TV: I’m all for a good story woven through a song. I’m old. I’m going to date myself, but I love Robert Mitchum and “The Ballad Of Thunder Road,” or Lorne Greene doing “Ringo,” or “Big Bad John” by Jimmy Dean. To me, those tell a story. But Billy Joel—who ends a line in a song with “ack, ack, ack, ack, ack, ack?” Who does that? And of course he made millions of dollars off it. So people are like, “Wow, that’s great.” And then he did “We Didn’t Start The Fire.” This is not his only shitty song, but it’s the shittiest of the shitty.

AVC: Why do you think “Piano Man” is worse than “We Didn’t Start The Fire?”

TV: It has harmonica in it. I think all the harmonicas in the world should be gathered up in a big pile. To be Earth-friendly, maybe they could be made into an instrument that is more pleasing to the ear. Unless you’re Little Walter or Sonny Boy Williamson—and last time I checked, both those guys are dead—you should not play the harmonica.

Then, to add insult to injury, he’s got an accordion. He’s got a harmonica and an accordion in the same song.

It’s also got hack lyrics. Three strikes and you’re out.

AVC: In an email you sent me, you said you also hated a number of other songs, some of which you mentioned above, like “Hey Jude.” Is there a common theme to these songs that you don’t like?

TV: I don’t think so. They come from five different directions and they all end up at “suck.” The guy in Offspring’s voice makes me want to regurgitate. [On “Keep ’Em Separated.”]

“Puff The Magic Dragon” is the epitome of what was really bad about the ’70s. The ’70s is the greatest musical decade, but it also had some of the worst possible music, like Leo Sayer and that kind of stuff.

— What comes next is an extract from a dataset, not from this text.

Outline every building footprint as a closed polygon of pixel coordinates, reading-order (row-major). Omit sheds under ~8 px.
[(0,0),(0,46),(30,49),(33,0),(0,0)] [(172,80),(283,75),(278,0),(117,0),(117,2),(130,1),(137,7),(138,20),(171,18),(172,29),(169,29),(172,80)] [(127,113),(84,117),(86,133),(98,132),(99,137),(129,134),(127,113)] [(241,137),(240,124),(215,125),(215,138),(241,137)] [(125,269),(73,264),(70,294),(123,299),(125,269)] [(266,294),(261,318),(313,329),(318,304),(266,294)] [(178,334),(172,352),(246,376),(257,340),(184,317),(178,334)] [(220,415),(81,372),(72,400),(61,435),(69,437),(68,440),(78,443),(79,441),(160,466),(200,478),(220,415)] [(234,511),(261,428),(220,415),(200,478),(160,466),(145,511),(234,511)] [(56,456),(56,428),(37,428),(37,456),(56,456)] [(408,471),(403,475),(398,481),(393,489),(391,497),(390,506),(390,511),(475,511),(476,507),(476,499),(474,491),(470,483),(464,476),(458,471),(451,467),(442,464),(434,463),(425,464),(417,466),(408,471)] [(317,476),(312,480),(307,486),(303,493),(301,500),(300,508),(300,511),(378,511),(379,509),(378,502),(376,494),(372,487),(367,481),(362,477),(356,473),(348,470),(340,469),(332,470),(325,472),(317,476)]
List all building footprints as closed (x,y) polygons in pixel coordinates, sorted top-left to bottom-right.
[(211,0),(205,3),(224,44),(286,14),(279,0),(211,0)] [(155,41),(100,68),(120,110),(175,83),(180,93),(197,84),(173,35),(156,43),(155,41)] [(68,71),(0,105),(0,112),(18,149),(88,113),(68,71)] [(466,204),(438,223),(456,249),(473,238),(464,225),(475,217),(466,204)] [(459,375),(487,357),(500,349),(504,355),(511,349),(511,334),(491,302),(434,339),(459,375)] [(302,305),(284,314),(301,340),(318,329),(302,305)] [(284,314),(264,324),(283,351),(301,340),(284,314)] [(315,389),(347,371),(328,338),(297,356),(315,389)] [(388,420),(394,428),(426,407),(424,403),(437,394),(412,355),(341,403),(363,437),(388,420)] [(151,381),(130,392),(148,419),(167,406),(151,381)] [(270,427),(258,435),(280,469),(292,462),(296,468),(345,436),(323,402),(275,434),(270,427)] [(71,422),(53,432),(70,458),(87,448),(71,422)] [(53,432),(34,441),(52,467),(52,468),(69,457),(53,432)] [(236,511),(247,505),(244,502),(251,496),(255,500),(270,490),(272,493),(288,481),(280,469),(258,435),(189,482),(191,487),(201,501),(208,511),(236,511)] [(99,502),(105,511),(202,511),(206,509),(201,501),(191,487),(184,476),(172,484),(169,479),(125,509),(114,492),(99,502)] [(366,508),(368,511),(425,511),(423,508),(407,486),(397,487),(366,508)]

“Who Can It Be Now” by Men At Work—I change to the sophomoric “Poop And A Pee Now” when I have to sing it to myself so I don’t stab my eyes out. And “Hey Jude” by The Beatles is just an awful song with the refrain at the end that just goes on ad nauseam and, once again, you want to kill yourself.

And those are just five. There are many more where that came from. I’m a music lover, not a music hater. When you’re a music lover, your passions run deep. You love what you love and you really hate what you really hate. And working in a regular 9-to-5 world— which I’m forced to do because not enough people buy my goddamn record—I’m forced to listen to this shit music because my co-workers play it. I have to listen to it. Like I said, sometimes you can escape, sometimes you can’t. It’s those moments when you can’t that you’re really in hell for three minutes.

Can I say one more thing? I’m convinced Billy Joel became the alcohol-sodden little troll he became because he, too, hates his music and he was trying to escape. That’s my theory. I’m sure I’m going to make some people real happy who love Billy Joel, but since when did Tesco Vee ever worry about pissing somebody off? I made a living at it. I kind of made a living at it. I made a hobby out of it—how’s that?